When Ingram heard the blast, he thought his family was being robbed, he says. He grabbed a gun and headed into a narrow hallway, where he encountered the officers.

Ingram says he dropped the gun and put his hands in the air. In her report, Roberts gave an opinion that Ingram’s body was partially turned to the side, with his arms partially in the air, when he was struck by the first bullet.

According to Roberts’ report, the first bullet could have knocked him onto his back with his legs bent above him, putting him in a position for the second bullet to enter the fold between his leg and buttocks.

But in written statements, Officers John Lloyd and Brian Sauerbier said they shot at Ingram in self-defense after he pointed his gun at them from about 15 feet away in the hallway. Sauerbier stated that he fired two shots; Lloyd said he fired three rounds, though Roberts later determined that it was two.

Ingram’s criminal history includes convictions for second-degree trespassing, assault on a government official and resisting a public officer, along with a felony cocaine charge that occurred after the Durham shooting, according to the Orange County clerk’s office.
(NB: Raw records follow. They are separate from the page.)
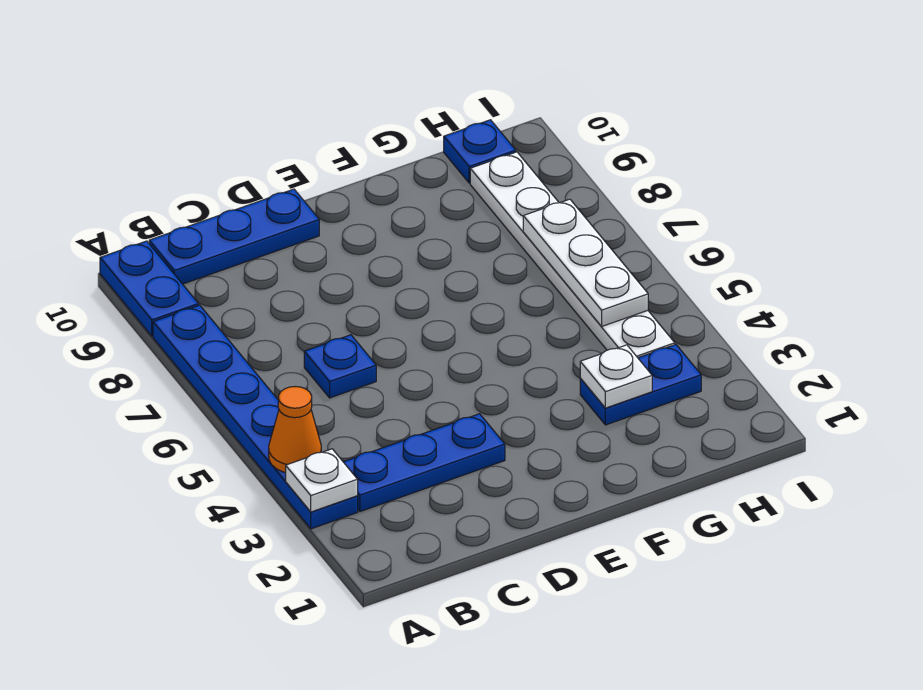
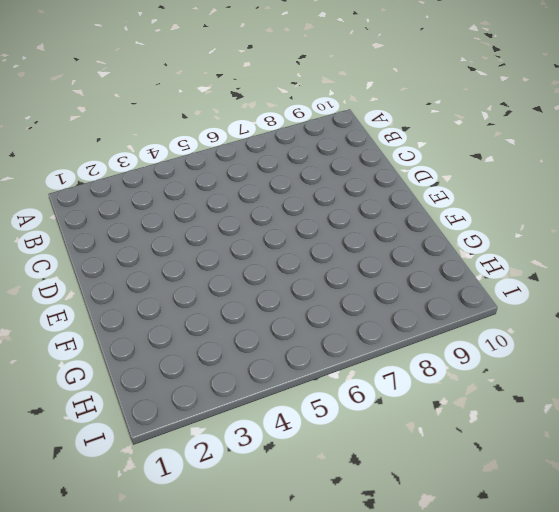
none -> blue 1x6 plate [153,305,358,529]
none -> blue 1x2 plate [100,241,199,336]
none -> blue 1x3 plate [344,414,505,512]

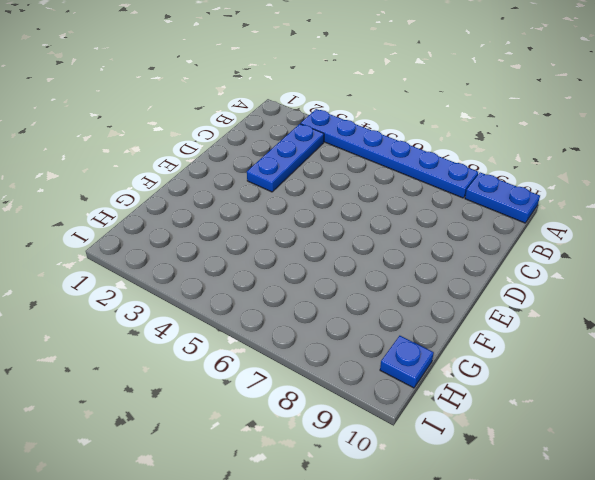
none -> blue 1x3 plate [149,189,319,284]
none -> blue 1x1 plate [304,335,376,398]
none -> blue 1x2 plate [580,345,701,425]

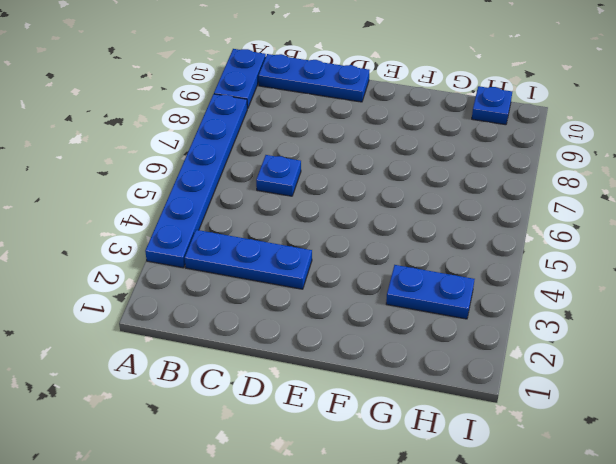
none -> white 1x6 plate [470,152,675,358]
none -> white 1x1 plate [286,449,358,512]
none -> orange 1x1 cone [269,387,321,473]

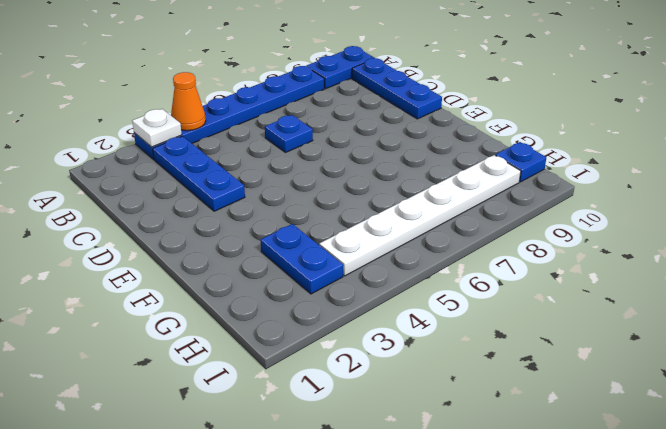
none -> white 1x1 plate [580,345,652,408]
none -> white 1x3 plate [523,199,648,327]

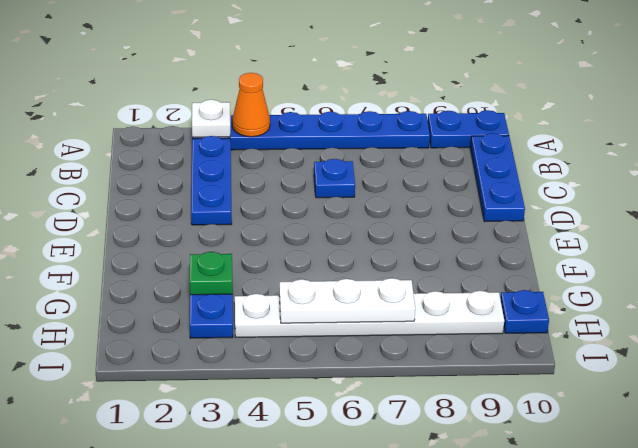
green 1x1 plate [190,252,233,295] -> white 1x1 plate [580,345,652,408]

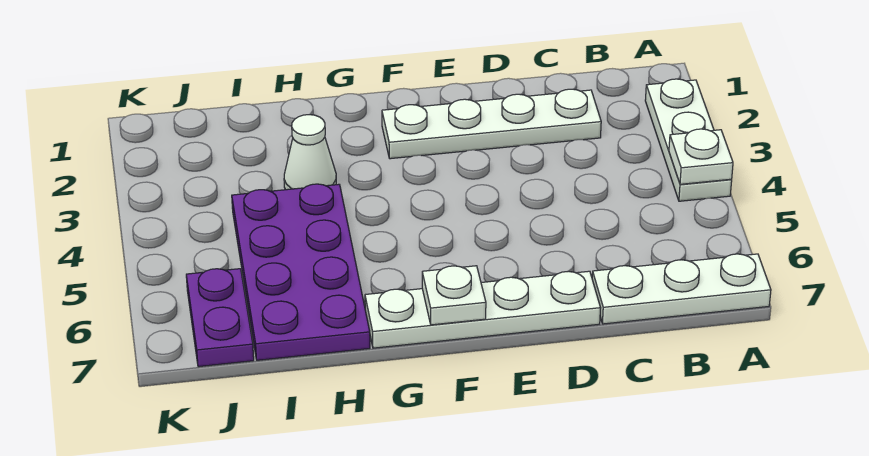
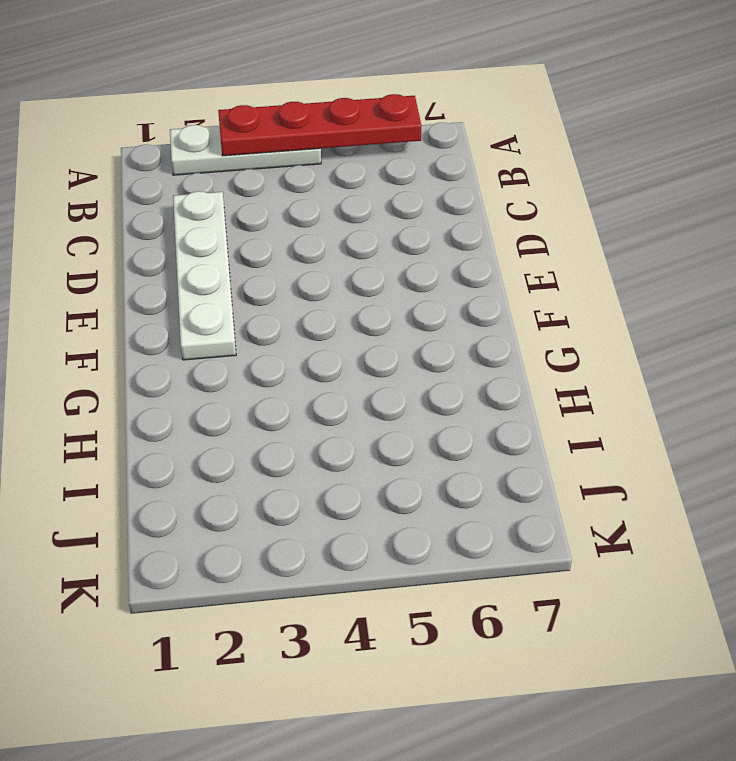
red 1x4 plate [218,94,421,156] -> white 1x1 plate [669,129,733,184]
none -> white 1x3 plate [592,254,771,324]
none -> white 1x4 plate [365,271,600,348]

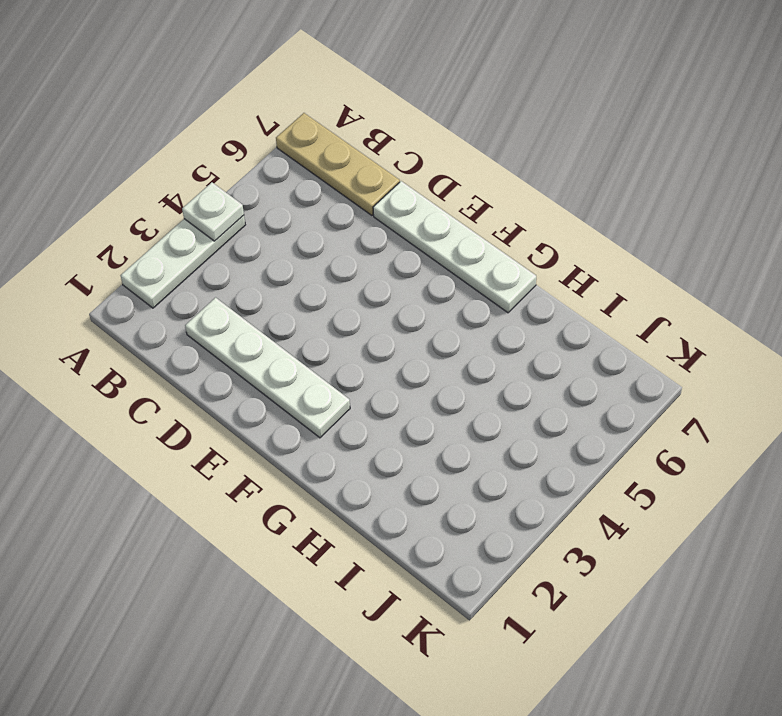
tan 1x3 plate [276,113,400,215] -> white 1x3 plate [592,254,771,324]
none -> white 1x1 cone [284,115,336,190]
none -> purple 2x4 plate [232,184,370,360]

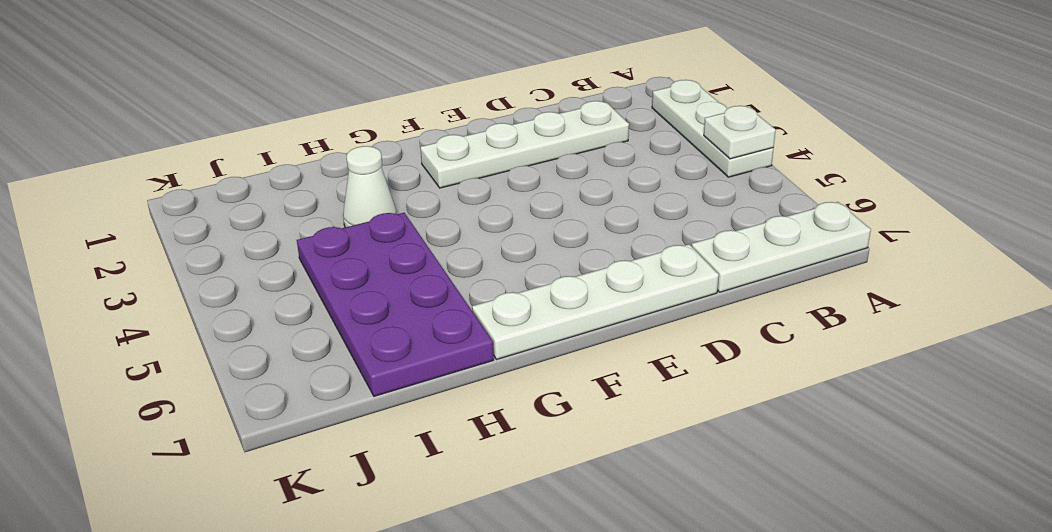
none -> purple 1x2 plate [186,269,254,367]
none -> white 1x1 plate [422,266,486,325]

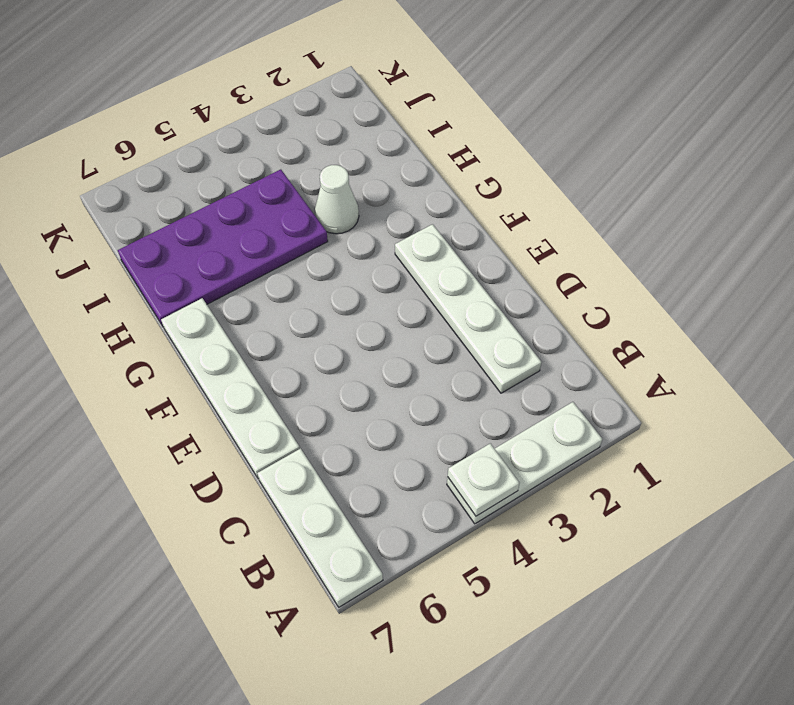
none -> purple 1x2 plate [186,269,254,367]
none -> white 1x1 plate [422,266,486,325]

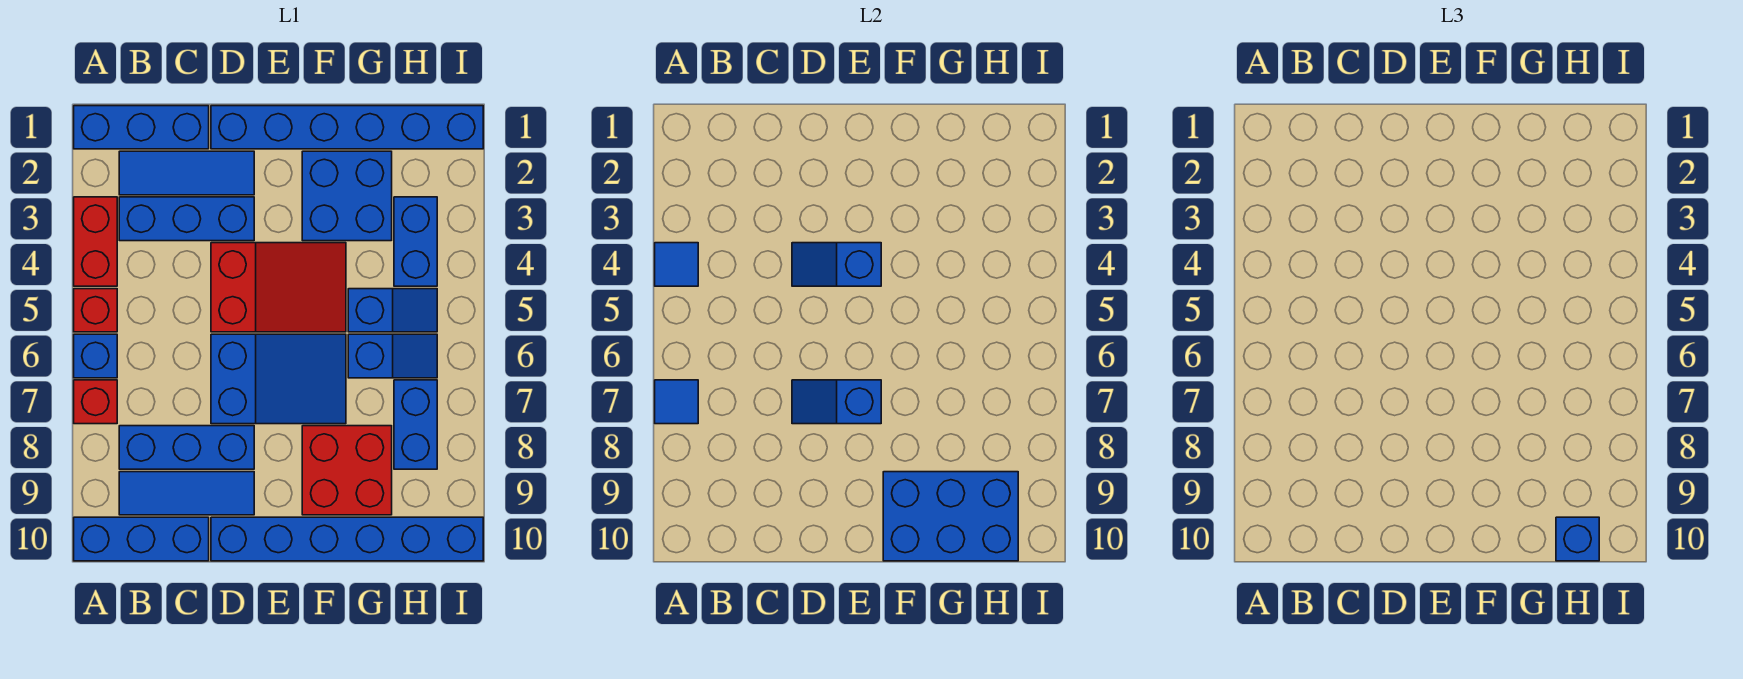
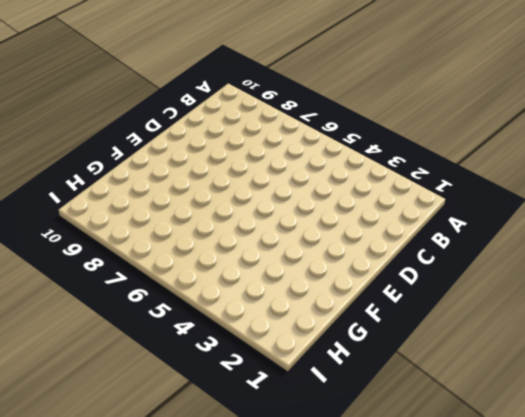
none -> blue 1x3 brick [74,106,209,149]
none -> red 1x2 brick [74,197,117,286]
none -> red 1x1 brick [74,289,117,332]

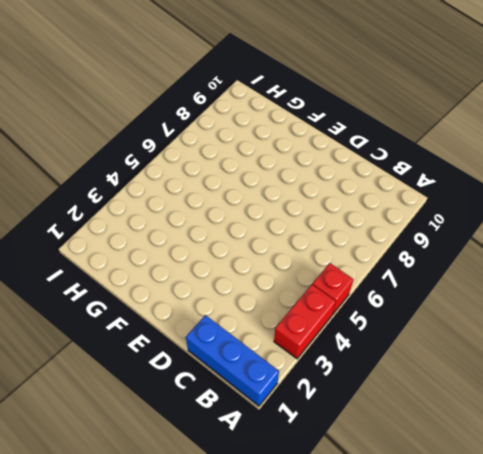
none -> blue 1x1 brick [74,334,117,378]
none -> red 1x1 brick [74,380,117,424]
none -> blue 1x3 brick [74,517,209,561]

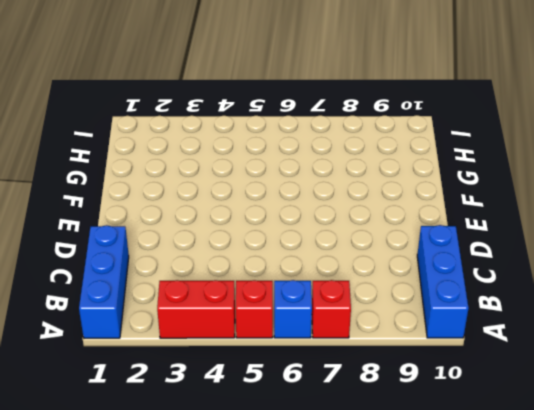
none -> blue 1x3 tile [119,151,254,195]
none -> blue 1x3 brick [119,197,254,241]
none -> blue 1x3 brick [119,426,254,469]

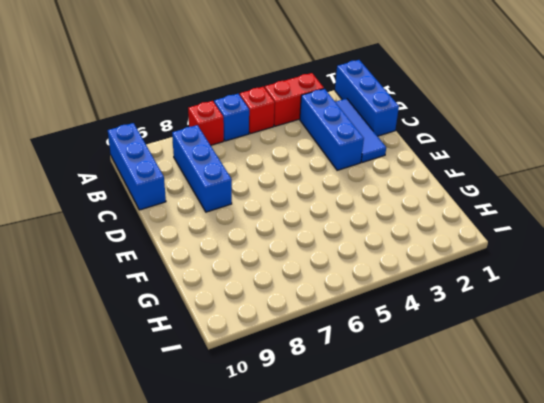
none -> blue 1x3 tile [119,472,254,515]
none -> blue 1x6 brick [211,106,483,149]
none -> red 2x3 slope [211,243,346,332]

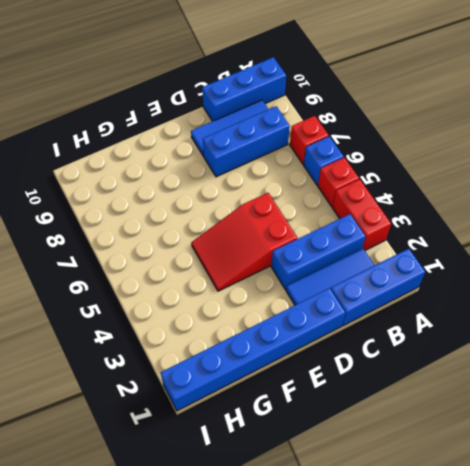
none -> blue 2x3 slope [211,334,346,424]
none -> blue 1x6 brick [211,517,483,561]
none -> blue 2x2 brick [302,151,392,241]

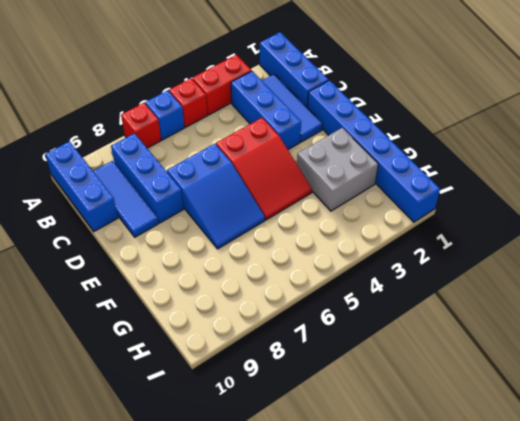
grey 2x2 brick [297,128,378,211] -> blue 2x2 brick [302,151,392,241]
none -> blue 1x6 brick [211,517,483,561]
none -> red 2x2 brick [302,426,392,515]
none -> blue 1x2 slope [348,289,437,332]

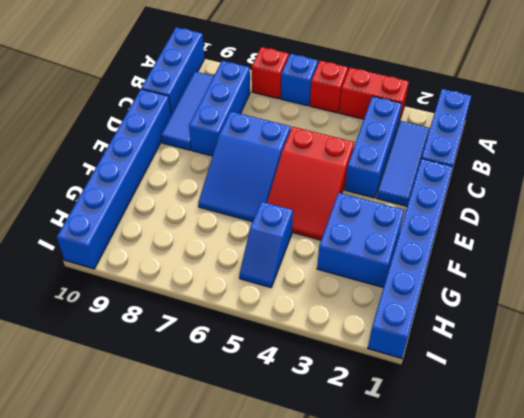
none -> red 2x2 brick [302,426,392,515]
none -> blue 1x2 slope [348,334,437,378]
none -> blue 1x2 brick [394,197,437,286]

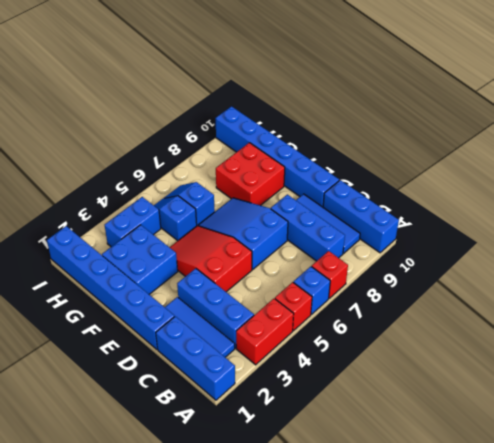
none -> blue 1x2 brick [394,380,437,469]
none -> blue 1x1 tile [655,243,698,286]
none -> blue 1x1 tile [655,380,698,424]

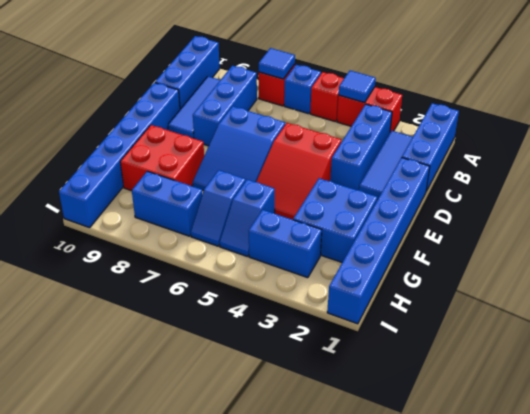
none -> blue 1x2 slope [792,243,881,286]
none -> blue 1x2 slope [792,380,881,424]
none -> blue 2x3 brick [883,472,1018,561]

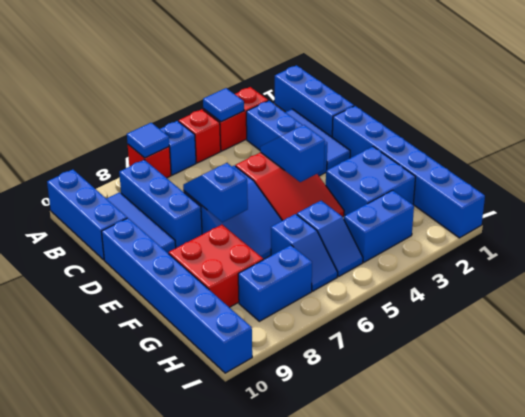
none -> blue 2x3 brick [883,472,1018,561]
none -> blue 1x1 brick [1556,517,1599,561]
After the shooting, an ambulance rushed Ingram to Duke University Hospital, where he was quickly given a 50-microgram intravenous dose of fentanyl. When Ingram’s pain did not subside, hospital personnel administered two more 50-microgram doses of fentanyl within 80 minutes.

Two hours after the third dose, a hospital nurse noted in Ingram’s medical chart that he was still in painalternating “between crying loudly and yelling”and that Dilaudid, another pain-relieving narcotic, had been ordered for him.

However, the nurse’s note suggested that the dose of Dilaudid would be delayed because the police wanted an SBI agent to interview Ingram first.

“Will give mediation to pt after SBI interview per police request. MD informed.” the note said.

About 20 minutes after the nurse wrote the note, SBI Special Agent B.S. Fleming arrived at the hospital to investigate the shooting. Fleming read Ingram his Miranda rights while Ingram was on an emergency room bed with tubes attached to his body. Ingram initialed a waiver form that was later introduced as evidence. The initials were scrawled with what appears to be an unsteady hand. Fleming’s interview ended after 10 minutes, when hospital administrators said they needed to treat Ingram.

Fleming testified last week that he consulted with medical staff to ensure Ingram was lucid. During the interview, Ingram appeared calm and coherent, Fleming said.

But in her pre-trial motions, Mani Dexter, Ingram’s defense attorney, claimed that his statements to Fleming (as well as a Durham police officer guarding him at the hospital) were involuntary and unreliable because of the fentanyl’s side effects and the withholding of the Dilaudid.

Ingram was “at the complete mercy of the police,” who “withheld necessary pain medication as an interrogation technique,” Dexter argued in court last week. “They were keeping him in pain, and that’s essentially torture.”

However, Assistant District Attorney Nicholas Yates countered that there was no evidence that Ingram was incoherent at the hospital; nor was there evidence that the Dilaudid was withheld for interrogation purposes. “We never heard an opinion that his faculties were impaired,” Yates said.

In siding with Dexter, Judge Collins based his order to suppress Ingram’s statements solely on the side effects of the fentanyl. Collins declined to rule on whether the police withheld the Dilaudid from him.

Ingram is out of jail on $50,000 bond. The two bullets are still lodged inside his body.

This article appeared in print with the headline “Shot and under the influence of fentanyl.”